日陰で育てたポーチュラカは、茎がひょろひょろと伸び、徒長してしまうことがあります。花つきも悪くなるため注意が必要です。
ポーチュラカを育てるときのポイント
ポーチュラカを栽培するときは、以下のポイントに気をつけてあげましょう。こちらでは、ポーチュラカを育てるときに注意したいポイントをご紹介します。
アブラムシ対策
ポーチュラカは病害虫被害を受けにくいものの、環境や条件によってはアブラムシが発生することがあります。アブラムシは大変小さく、いつの間にか大量に発生していることもあります。駆除する範囲が広い場合は、薬剤を噴霧すると手軽です。アブラムシを見つけたら、肥料とアブラムシ退治が同時にできるハイポネックス原液殺虫剤入りがおすすめです。
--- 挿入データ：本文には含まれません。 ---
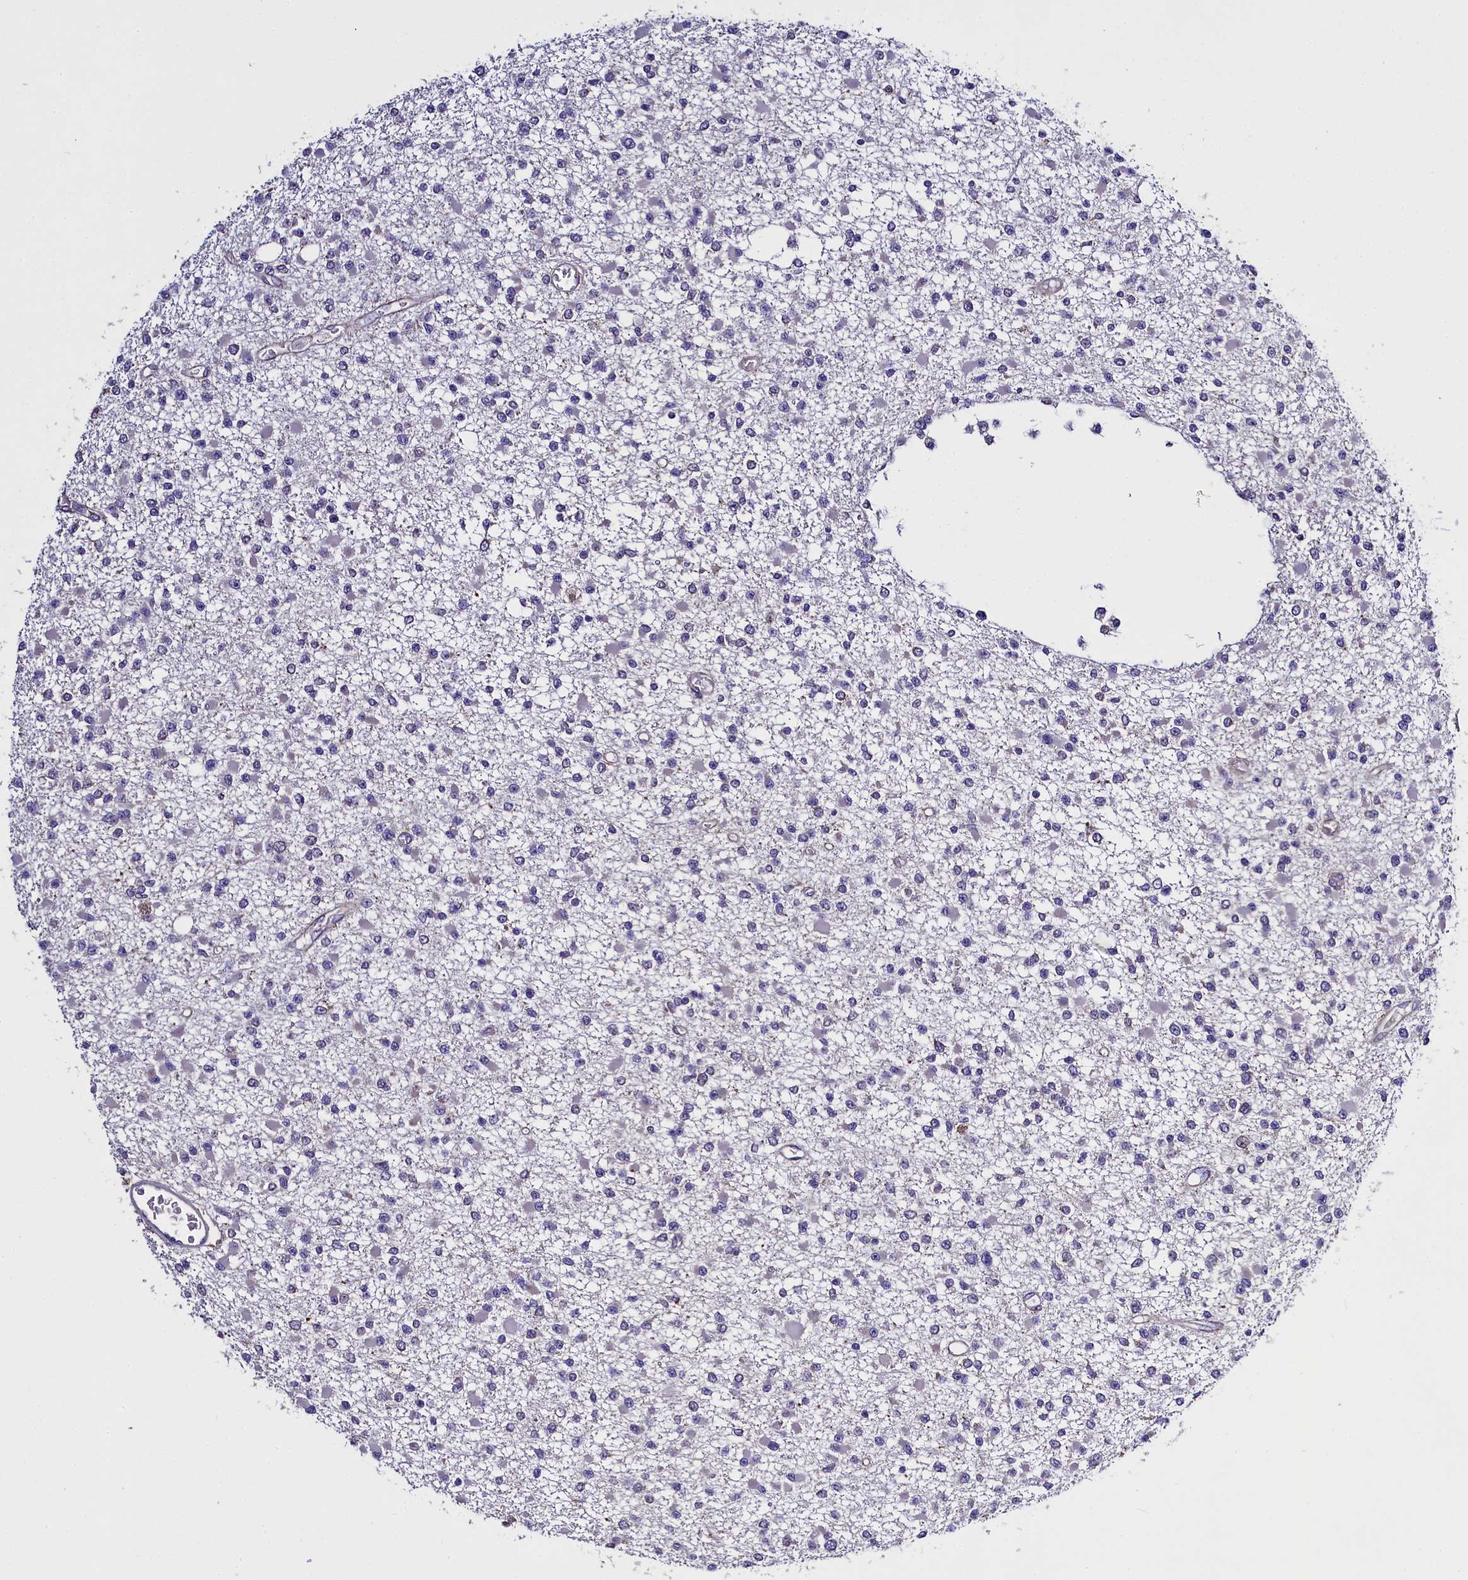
{"staining": {"intensity": "negative", "quantity": "none", "location": "none"}, "tissue": "glioma", "cell_type": "Tumor cells", "image_type": "cancer", "snomed": [{"axis": "morphology", "description": "Glioma, malignant, Low grade"}, {"axis": "topography", "description": "Brain"}], "caption": "Tumor cells show no significant protein staining in low-grade glioma (malignant). (DAB immunohistochemistry with hematoxylin counter stain).", "gene": "MRC2", "patient": {"sex": "female", "age": 22}}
また、そもそもアブラムシが発生しないように予防しておくと管理の手間も軽減できるはずです。アブラムシは蒸れやすく暖かい場所を好みます。ポーチュラカの風通しが良くなるよう、植えつけ時には株間を十分にとり、必要に応じて剪定してあげましょう。
梅雨の過湿対策
ポーチュラカは乾燥に強い反面、過湿に弱い性質があります。梅雨の時期は、雨による根腐れに注意する必要があります。鉢植えの場合、雨の降る日は屋根のある場所へ移動させることがおすすめです。ハンギングバスケットに植えて、鉢を吊るして育てても良いでしょう。ポーチュラカの茎が伸びて垂れ下がり、カラフルなハンギングとして楽しめます。地植えの場合は、土の水はけにとくに注意します。植えつけ時から土を高く盛り、排水性を高めておくことがおすすめです。
ちなみに、天気が悪い日はポーチュラカの花は開きません。開花に必要な光が足りないためです。雨が上がり、日差しが復活するのを待ちましょう。
冬越し
ポーチュラカは多年草で、環境が合えば翌年も育てることができます。ただし、耐寒性が弱く、冬越しが難しいことが難点です。10℃を下回ると枯れてしまうことがあるため、基本的には室内の暖かい場所で冬越しさせましょう。室内管理が難しい場合は、割り切って一年草扱いにするのもひとつの方法です。
冬越しする際、ポーチュラカの鉢は暖かい窓辺に置いてあげましょう。夜になって窓のそばが冷え込んでしまう場合は、室内の暖かい場所へ移動させます。霜に当たるとすぐに枯れてしまうため、できる限り寒さから遠ざけてあげることが大切です。
植え替え
ポーチュラカは生育旺盛で、暖かい時期にはぐんぐん生長していきます。鉢植えの場合は、根が伸びすぎて根詰まりを起こしてしまうこともあります。根詰まりしているかどうかを見極めるためには、以下のポイントをチェックしてみましょう。
- 水やりの際、土に染み込むまで時間がかかる
- 鉢底穴から根が出ている
- 葉が黄色く枯れている
- 生育期に肥料を与えていても元気がない
上記のどれかにあてはまっている場合は、根詰まりしているかもしれません。一回り大きな鉢を用意して、植え替えてあげましょう。
花がら摘み、切り戻し
ーチュラカはひとつの株にたくさんの花を咲かせます。開花時期になると、次々と花が咲いて散っていきます。咲き終わった花がらはこまめに摘み取ってあげましょう。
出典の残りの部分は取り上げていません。